A traditional management approach is to have a brainstorming session, at which point, it was decided to split the clinic into 2 smaller clinics and place them in more convenient locations.
Discrete Event Computer Simulation Setup
Well…let's make a quick Computer Simulation to test out this change with some basic information that we already know.
Simulate Patients arriving randomly
It is explained that for the current large clinic there would be the following:
• 28 patients arrive per hour (i.e., On average, a patient every 2 minutes and 8 seconds)
• It takes on average 8 minutes to register and give the flu vaccine to the patient
• There are 4 exam rooms that can be used
• Clinic is open for 12 hours (7a – 7p)
And for the future 2 smaller clinics, it was decided to split everything evenly, specifically,
• 14 patients arrive at each clinic per hour
• It takes on average 8 minutes to register and give the flu vaccine to the patient
• There are now only 2 exam rooms for each clinic
• Clinic is open for 12 hours (7a – 7p)
To simulate 28 patients arriving randomly each hour, the authors use an exponential inter-arrival time of 2.143 minutes between arrivals for the Large Clinic scenario and 14 patients arriving randomly each hour at each small clinic with an inter-arrival time of 4.2857 minutes between arrivals, which I will use as well.

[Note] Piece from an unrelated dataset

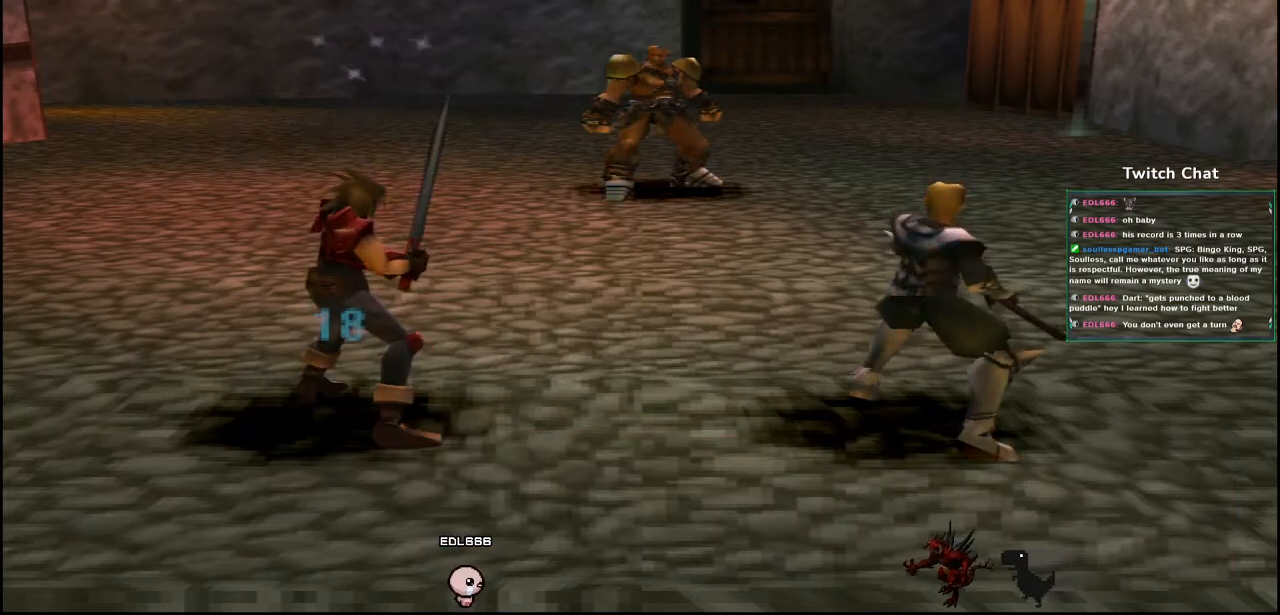
{"dt_ms": 500, "buttons": [], "left_stick": "center", "right_stick": "center", "events": []}
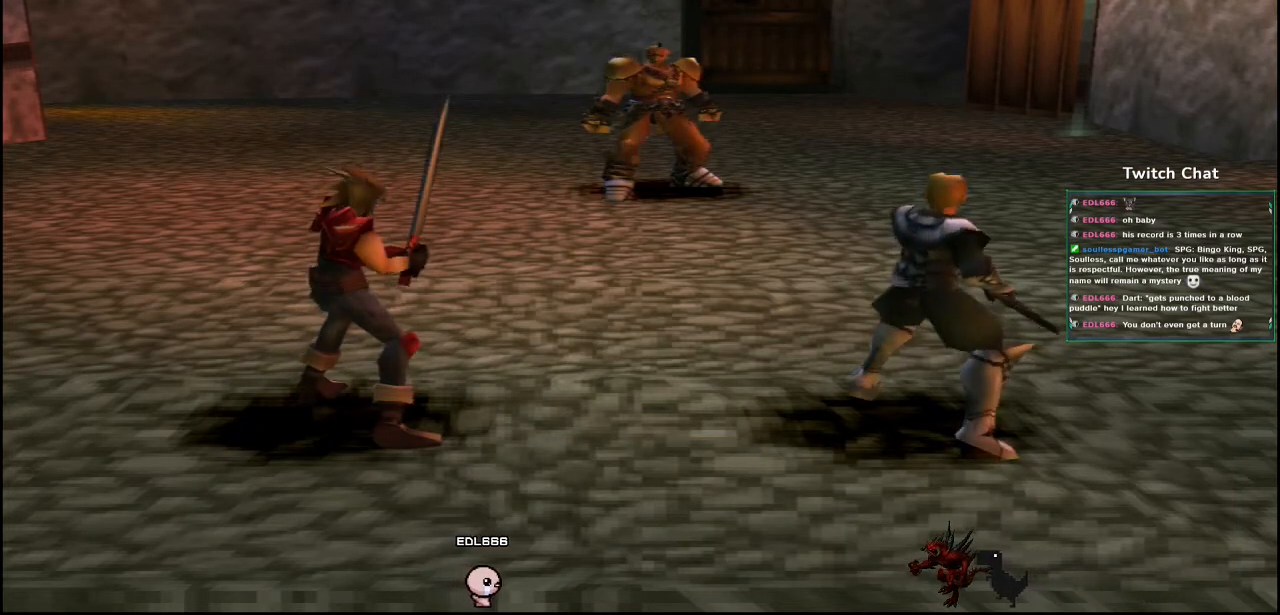
{"dt_ms": 500, "buttons": [], "left_stick": "center", "right_stick": "center", "events": []}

Simulate how long it takes to get a patient vaccinated
To simulate the registration and administration of the flu vaccine, the authors use an exponential distribution with a mean of 8 minutes, which I will use as well.
Results
The results are as follows:
As expected, (because of the patient complaints), with 1 large clinic the average time in the waiting room was 15 minutes with the longest wait up to 61 minutes AND at the end of the day, there were 11 patients still waiting to be seen…. Ouch!!!!

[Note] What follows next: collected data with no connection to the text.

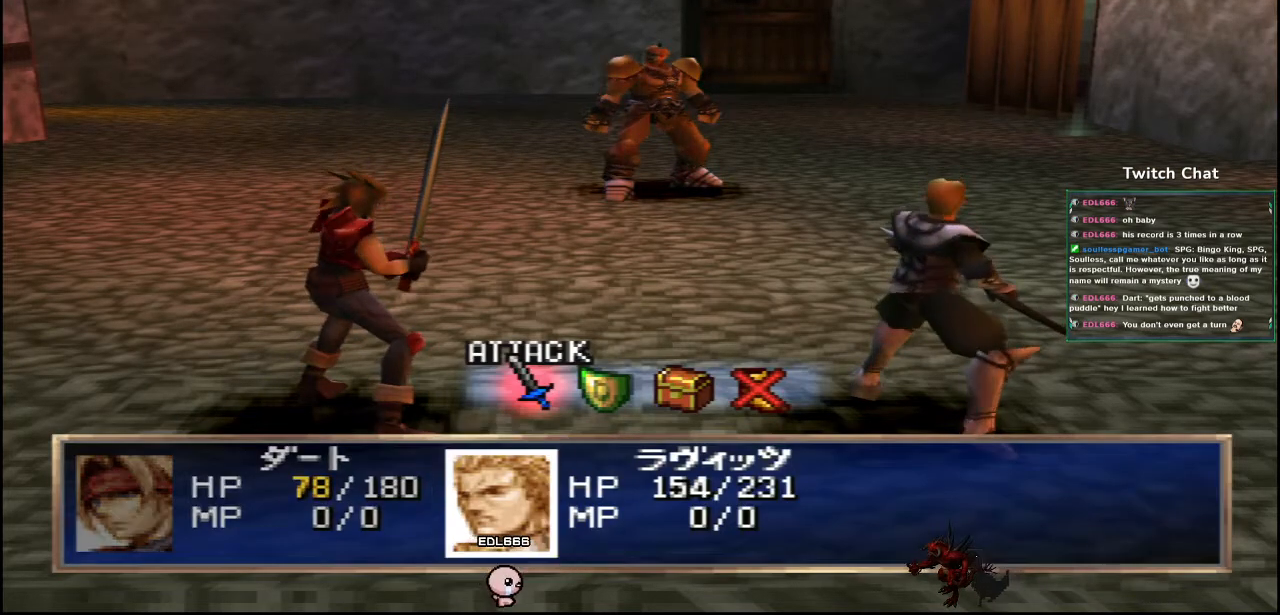
{"dt_ms": 500, "buttons": [], "left_stick": "center", "right_stick": "center", "events": [[267, "DPAD_RIGHT", "down"], [350, "DPAD_RIGHT", "up"]]}
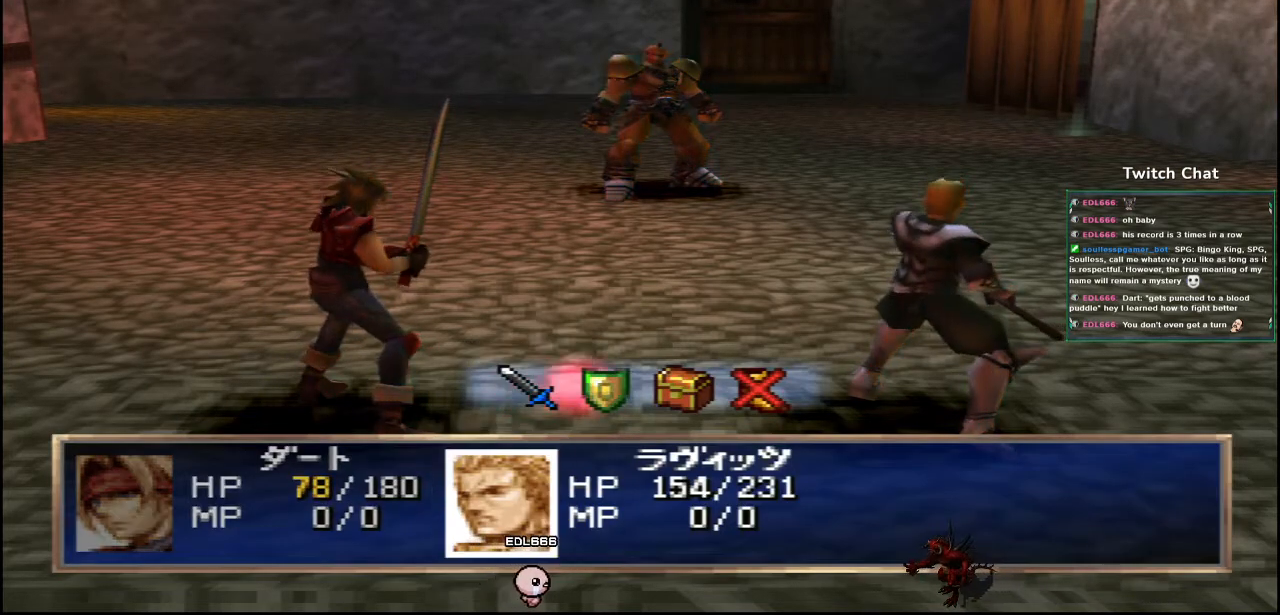
{"dt_ms": 500, "buttons": ["CIRCLE"], "left_stick": "center", "right_stick": "center", "events": [[500, "CIRCLE", "down"]]}
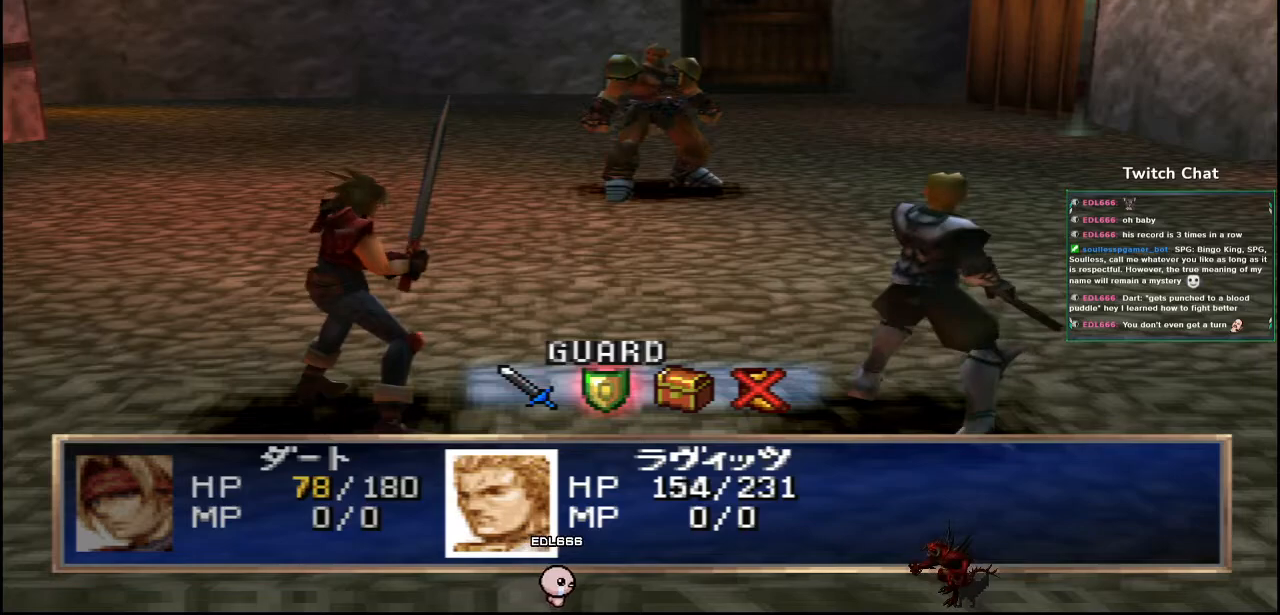
{"dt_ms": 500, "buttons": [], "left_stick": "center", "right_stick": "center", "events": [[233, "CIRCLE", "up"]]}
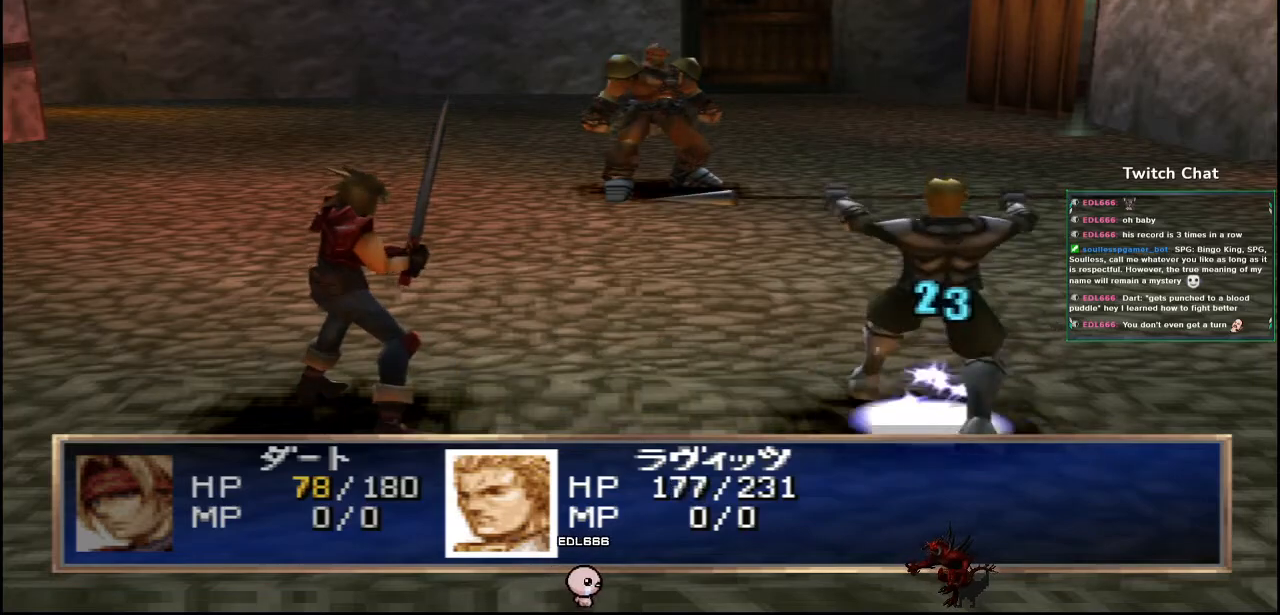
{"dt_ms": 500, "buttons": [], "left_stick": "center", "right_stick": "center", "events": []}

How much more efficient were the 2 smaller clinics?
With 2 smaller clinics, the average time in the waiting room increased to 26 minutes with the longest wait up to 98 minutes AND at the end of the day, there were 39 patients still waiting to be seen.
Wait! Did you catch that? Their decision to make 2 smaller clinics made things worse for their patients!!! How can this be? This doesn't make sense! Why did things get worse?
Here is why:
Basically, if you split up resources in a process whose duration times are random, with no other changes, your performance will decrease.
Because patients arrive randomly, there will be times, for example, at one of the small clinics where both exam rooms are being used and a 3rd patient arrives. This patient will be forced to wait. If this happened at the larger clinic (with 4 exam rooms), they could have been helped in one of the other 2 available rooms.
So, you see, there was an unintended consequence by splitting up the rooms that made things worse.
Could you imagine being the decision-maker for these 2 clinics and spending hundreds of thousands if not millions of dollars to build out these 2 clinics only to realize that you made things worse?
Wouldn't it have been better for you to hire someone to build a computer simulation at a fraction of the cost and get it right?
Run your Simulation multiple times to account for real-world variability
It should be noted that each simulation run will be different than another and as such, you will want to run multiple simulation runs to see the effect of your scenarios over long periods of time.
I happened to run the above-mentioned scenario 100 times to see how different each run was from the other.
Some run's results were not as bad as the first one, and a few runs were somewhat close to each other, however, over time, having 2 smaller clinics made things almost 30% worse.
So, you can see not every Computer Simulation Project needs to be a 3-5 month-long complex project with hundreds of observations and gigabytes worth of data.
Sometimes you can get enormous benefits from building a Computer Simulation around a small, but well-scoped process with a few pieces of information and not "break the bank" with enormous consulting fees or long project run times.